A British Concert of Casseroles in Solidarity with Quebec
filmed and edited by Isabeau Doucet
Under ubiquitous British union jack bunting, in celebration of the Queen’s Diamond Jubilee, students cut small red felt squares – the Quebec student’s symbol of indebtedness – and pinned them to their lapels. One of their banners called for a “Debt Jubilee not a Diamond Jubilee,” referring to the weekend’s celebrations that will cost taxpayers an estimated 3.5 million pounds or more at a time when the British government is making unprecedented cuts to public sector, education, healthcare and welfare provisions, and England stagnates in the grips of double-dip recession.
It was Wednesday evening and around 150 students, lecturers and union workers were gathered in front of Canada House by Trafalgar Square for a “casserole concert” to protest the government of Quebec’s special new anti-protest law 78 – condemned by Amnesty International, the United Nations and hundreds of Jurists in Quebec – and in solidarity with the Quebec student strike. The event was organized by Defend the Right to Protest, a campaign that arose out of the unprecedented resistance in 2010 to the UK government’s attack on higher education, including the tripling of tuition fees, the axing of student maintenance allowance and massive cuts to courses and jobs.
The casserole protest wove through the streets of central London on an improvised march to the Quebec Government’s Office off Regent’s street chanting “Tous ensemble, tous ensemble, student strike!” and “eh-eh, oh-oh, Jean Charest has got to go!” before concluding with a round of speeches on the steps of the Canadian embassy off Grovesnor square.
“I could not be happier that an event like this has been organized in London,” said Talitha Calder, a BA student at McGill University in Montreal worried about high unemployment among university graduates. Speaking to the crowd, she said the turnout was “proof that these issues transcend borders and that the student strike is about much more than tuition.”
Alfie Meadows, Philosophy student at Middlesex University who had to have life-saving emergency brain surgery after suffering brain hemorrhage and a skull fracture from a police truncheon at an anti-fees protest in December 2010, praised students in Quebec saying “the determination is so inspiring to all of us.” His philosophy department was axed under austerity cuts in the spring of 2010. Following his injury, he was subsequently charged with violent disorder, but the jury failed to reach a verdict and he awaits a retrial on the 29th October. Despite the injury and trial he remains optimistic: “the student protest here was brilliant and there’s been lots of them all over the world and there’s going to be another one coming up in the autumn.”
“If I think of what sort of future do I dream of” said Aaron Peters, PhD candidate at Royal Holloway University and co-editor of the anti-cuts paper Fight Back!, “it’s Quebec, it’s the red and the black, it’s an insurrection and the abolition of tuition fees; it is not a selection of biscuits in a bloody Union Jack box from Marks and Spencer’s.”
Mr.
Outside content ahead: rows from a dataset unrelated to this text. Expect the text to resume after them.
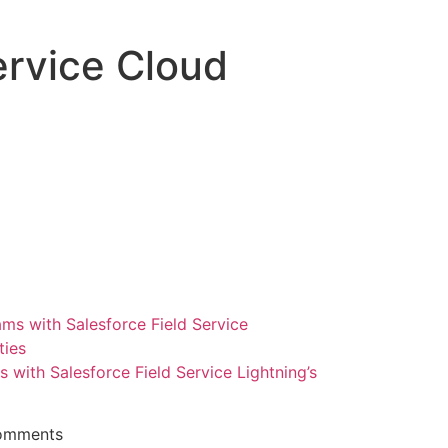
ervice Cloud
ith Salesforce Field Service Lightning’s
omments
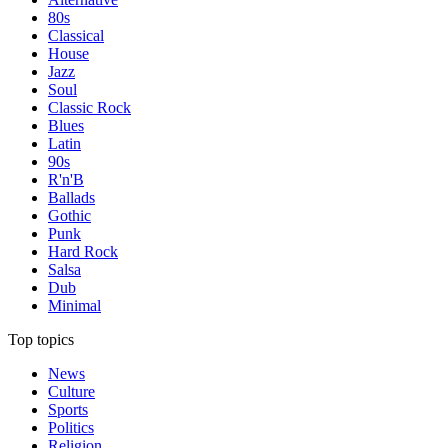
80s
Classical
House
Jazz
Soul
Classic Rock
Blues
Latin
90s
R'n'B
Ballads
Gothic
Punk
Hard Rock
Salsa
Dub
Minimal
Top topics
News
Culture
Sports
Politics
Religion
Peters said that if offered a choice of what kind of society he and others would want to live in, they would “want to be in Quebec with the students, with the graduate tutors, with the lawyers who show solidarity, with public sector workers.”
The student movement in Britain had tens of thousands of student protesting, with hundreds of institutions going into occupation to oppose the government’s plans. Several of these protests ended with kettling, police charging at crowds on horseback, the use of truncheons, tasers, police dogs, forward intelligence units, resulting in over 180 arrests of students mostly under the age of 25.
“The right to protest has come under unprecedented attack all over the world” says Nina Power, senior lecturer in Philosophy at Roehampton University and co-founder of Defend the Right to Protest, “we are seeing patterns emerging in the ways in which
different governments attempt to crush and quell dissent. Banning protests, charging people with serious offences and using violence against crowds are all ways of trying to stem the tide of justified mass anger against austerity measures.”
The government plans for further privatization of higher education have been put on hold, and most recently, in early May, it was some 20, 000 off-duty police officers who went on strike to oppose major cuts and the largest police privatization plans in UK history. The government plans to outsource all policing that can be “legally delegated to the private sector” and bidding by multinational security contractors is underway.
“The struggle that has been waged by supporters of la CLASSE and the student movement generally across the province, has set a very, very high standard for British students and education workers here to emulate,” said George Binette, secretary of the Camden branch of UNISON, the largest union of public sector workers in Britain.
Mr. Binette, whose father is Quebecois, called the passage of the law 78 “one of the most draconian pieces of legislation seen in North America in generations in an attempt to curb the democratic right to protest.” He warned people of North America and the European Union saying the law “is an illustration of the lengths to which supposedly democratic governments will go to enforce neoliberal austerity…if workers, students, the poor, older people and the like will not sit down and take the medicine of austerity.”
News of the solidarity protest has gone viral and been overwhelmingly well received in Quebec with Journal Metro, Huffington Post and other social networks sharing the video, which has been viewed over 20 000 times in less than three days.